We are extremely strong in the financial sector; largely across the mutuals and credit unions. So imagine my thoughts when I say, health providers?! Sure, we help a few but they make up 15% of our business at present. My question to our CCO, is why?

Then she drops the whole Cabrini thing... For those of you living under a rock like me for the last day, Cabrini had 15,000+ files encrypted through ransomware, ransom paid and files not decrypted (read more here, rather than me reinventing the wheel).

So, a few days after Landmark White happened, we are now facing another breach. For those of you who say, it won't happen to us, we are in Australia... Guess what. Two breaches in a few weeks of each other. It is happening! And this time, it is confirmed the group is out of North Korea or Russia. The frustrating part is, these attacks are preventable, and it is not hard! It seems like this attack took place through ransomware via email.

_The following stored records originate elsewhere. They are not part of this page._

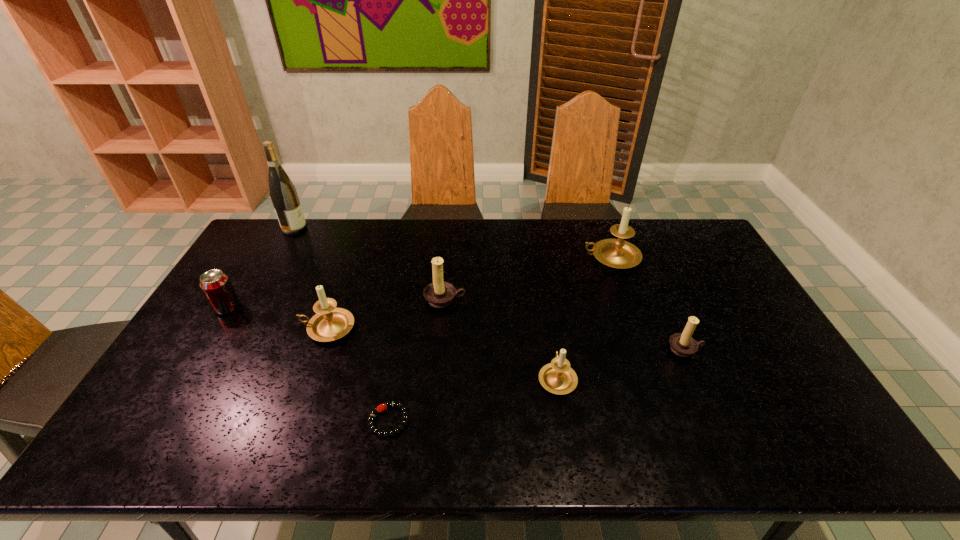
Identify the location of the second nearest object. (557, 377).

Locate an element on the screen. This screenshot has height=540, width=960. the right brown candle holder is located at coordinates [x=682, y=344].

You are a GUI agent. You are given a task and a screenshot of the screen. Output one action in this format:
    pyautogui.click(x=<x>, y=<y>)
    Task: Click on the nearer brown candle holder
    The height and width of the screenshot is (540, 960).
    Given the screenshot: What is the action you would take?
    pyautogui.click(x=682, y=344)

Locate an element on the screen. black bracelet is located at coordinates point(396,404).

Image resolution: width=960 pixels, height=540 pixels. In order to click on the nearest object in this screenshot , I will do `click(396, 404)`.

This screenshot has height=540, width=960. Find the location of `vacant region located on the front of the farthest object`. vacant region located on the front of the farthest object is located at coordinates (276, 260).

In order to click on vacant position located 0.090m with a handle on the side of the rightmost beige candle holder in this screenshot , I will do [x=557, y=258].

Locate an element on the screen. This screenshot has width=960, height=540. vacant area located with a handle on the side of the rightmost beige candle holder is located at coordinates (497, 258).

The width and height of the screenshot is (960, 540). Find the location of `blank space located with a handle on the side of the rightmost beige candle holder`. blank space located with a handle on the side of the rightmost beige candle holder is located at coordinates (483, 258).

Image resolution: width=960 pixels, height=540 pixels. Find the location of `vacant area located 0.200m with a handle on the side of the third object from left to right`. vacant area located 0.200m with a handle on the side of the third object from left to right is located at coordinates (232, 328).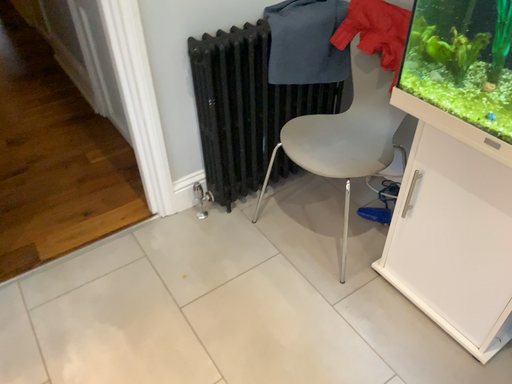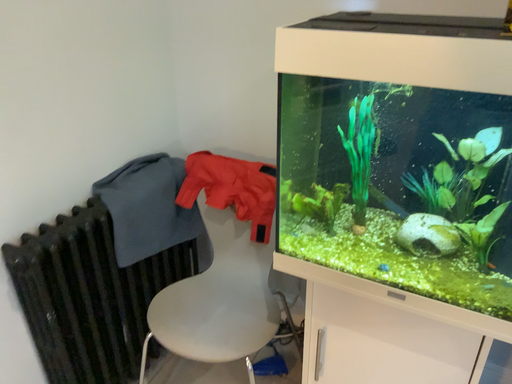
Question: Which way did the camera rotate in the video?

Choices:
 (A) rotated downward
 (B) rotated upward

Answer: (B)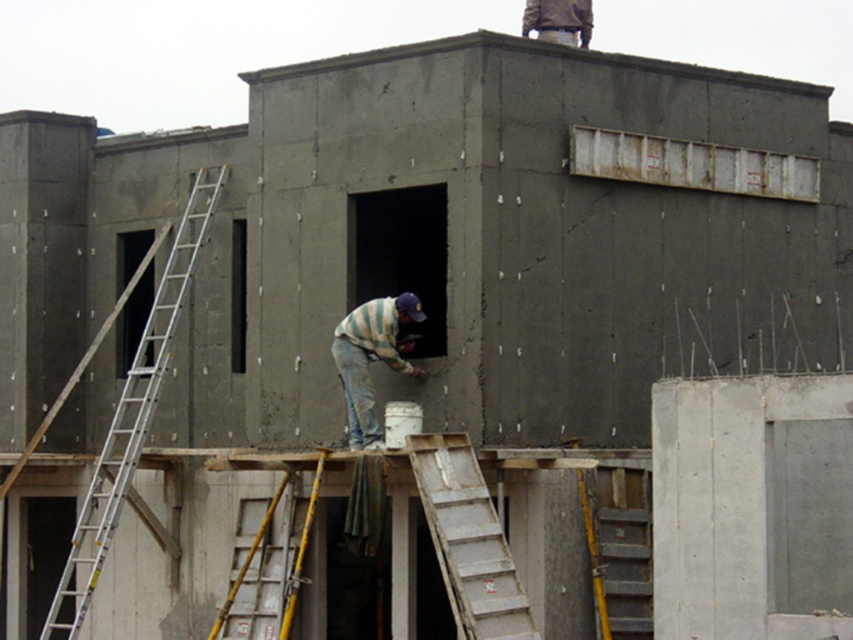
Between point (178, 280) and point (496, 621), which one is positioned behind?

Point (178, 280)

Find the location of `silver metallic ladder at left`. silver metallic ladder at left is located at coordinates (131, 417).

Is point (486, 561) behind point (352, 369)?

That is False.

Which is behind, point (457, 488) or point (350, 369)?

The point (350, 369) is more distant.

This screenshot has height=640, width=853. I want to click on wooden step ladder at center, so click(x=468, y=540).

You are a GUI agent. You are given a task and a screenshot of the screen. Output one action in this format:
    pyautogui.click(x=<x>, y=<y>)
    Task: Click on the wooden step ladder at center
    The width and height of the screenshot is (853, 640).
    Given the screenshot: What is the action you would take?
    pyautogui.click(x=468, y=540)

Is silver metallic ladder at left above yellow/yellowish metal ladder at center?

Correct, silver metallic ladder at left is located above yellow/yellowish metal ladder at center.

Does point (218, 184) lie in front of point (216, 627)?

No, it is not.

You are a GUI agent. You are given a task and a screenshot of the screen. Output one action in this format:
    pyautogui.click(x=<x>, y=<y>)
    Task: Click on the silver metallic ladder at left
    Image resolution: width=853 pixels, height=640 pixels.
    Given the screenshot: What is the action you would take?
    pyautogui.click(x=131, y=417)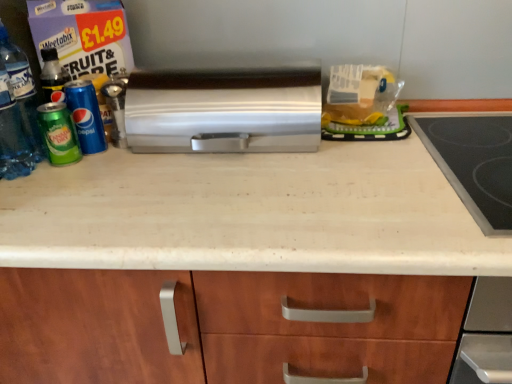
Where is `vacant space to the right of satin silver toaster at center`? vacant space to the right of satin silver toaster at center is located at coordinates (407, 157).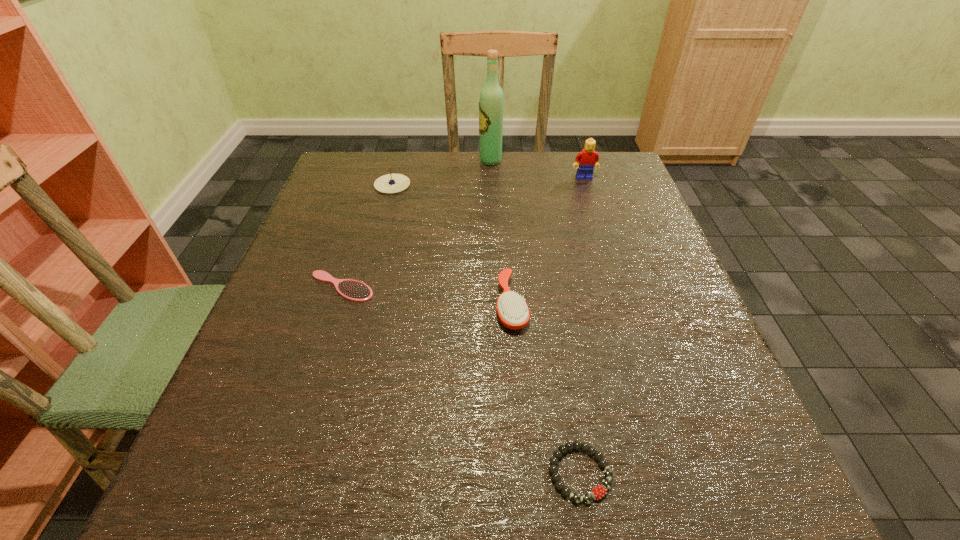
Identify the location of vacant position in the image that satisfies the following two spatial constraints: 1. on the front-facing side of the wine bottle; 2. on the back side of the bracelet. (501, 473).

Where is `free space that satisfies the following two spatial constraints: 1. on the front-facing side of the tallest object; 2. on the left side of the taller hairbrush`? The image size is (960, 540). free space that satisfies the following two spatial constraints: 1. on the front-facing side of the tallest object; 2. on the left side of the taller hairbrush is located at coordinates (495, 305).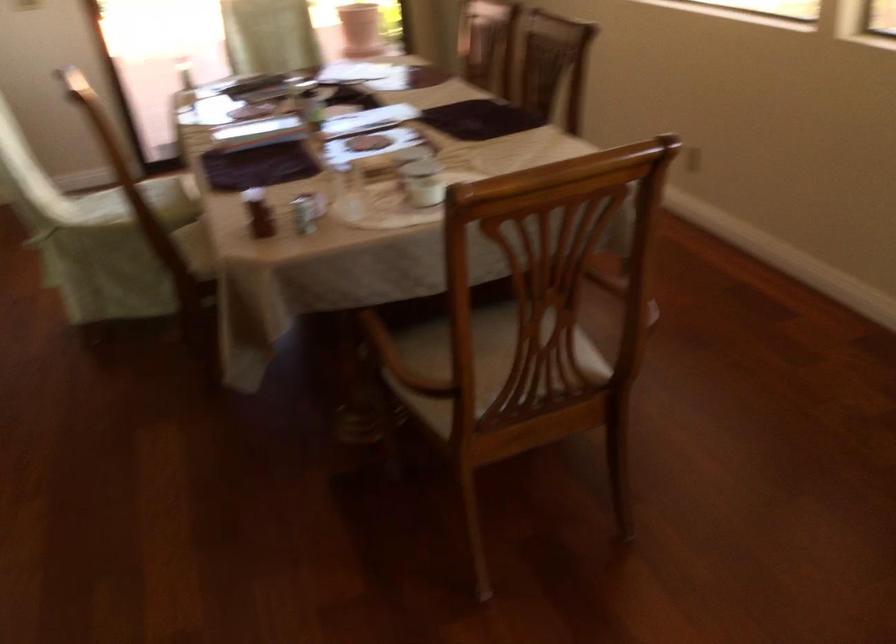
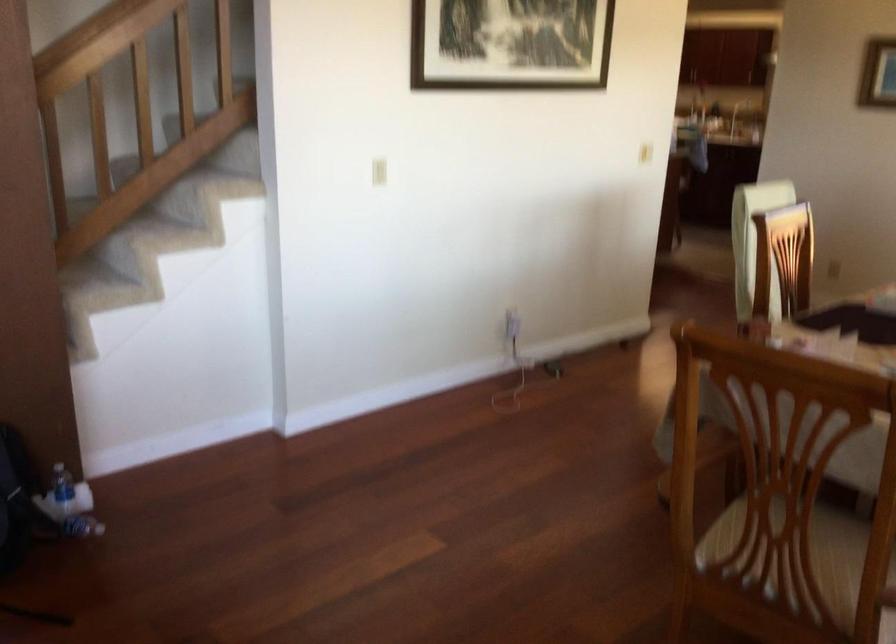
Find the pixel in the second image that matches [445,389] in the first image.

Seriously, did we learn nothing from Wannacry and NotPetya? Or did we all just sit back and think, 'Phew it wasn't me, so I won't do anything about it?' Now, on this occasion, something like a SOC would have done nothing about this. However, you know what would have? BASIC HYGIENE! Class-leading tools such as Mimecast (top right magic quadrant for a reason) for mail and Carbon Black (the only vendor with a perfect prevention score in the NSS labs assessment for 2017) for endpoint.

Seriously, why do we persist with tools such as Office365 for mail (we can bypass Office365 Advanced Threat Protection in three minutes - try us!) and tools like, Trend, which still rely on pattern files that we can slip some custom malware past in two minutes (Trend missed Netcat last week... yes, Netcat with a VPN to the Netherlands; see ya data!). These are basic hygiene items which we can fix immediately without much effort. Team, serious question - is it the cost? Mimecast is 60 bucks per use, per year.

Carbon Black is 60 bucks per endpoint, per year. For a 200 seat organisation, that is $12k + $8k for professional services ($20k annually) and $20k for an endpoint tool rated as number one by NSS Labs. $40k for basic hygiene to prevent 15,000 records being breached is a no-brainer, isn't it? Add encryption at rest and I know how comfortable I would feel if I was a CIO/CSO/IT Manager of an organisation of this size.

Team Australia, there is a lot more to do. Seems we must all start right back at the start with basic Risk Assessments and ensure we have 'fit for purpose' tools deployed. I am at RSA SF the next few weeks and I look forward to the Americans talking about Dark Web Monitoring and Advanced Persistent Threats when we can't even get patching, mail and endpoint security right. Can't we all just please get the basics right and use the best tools? They are the best for a reason!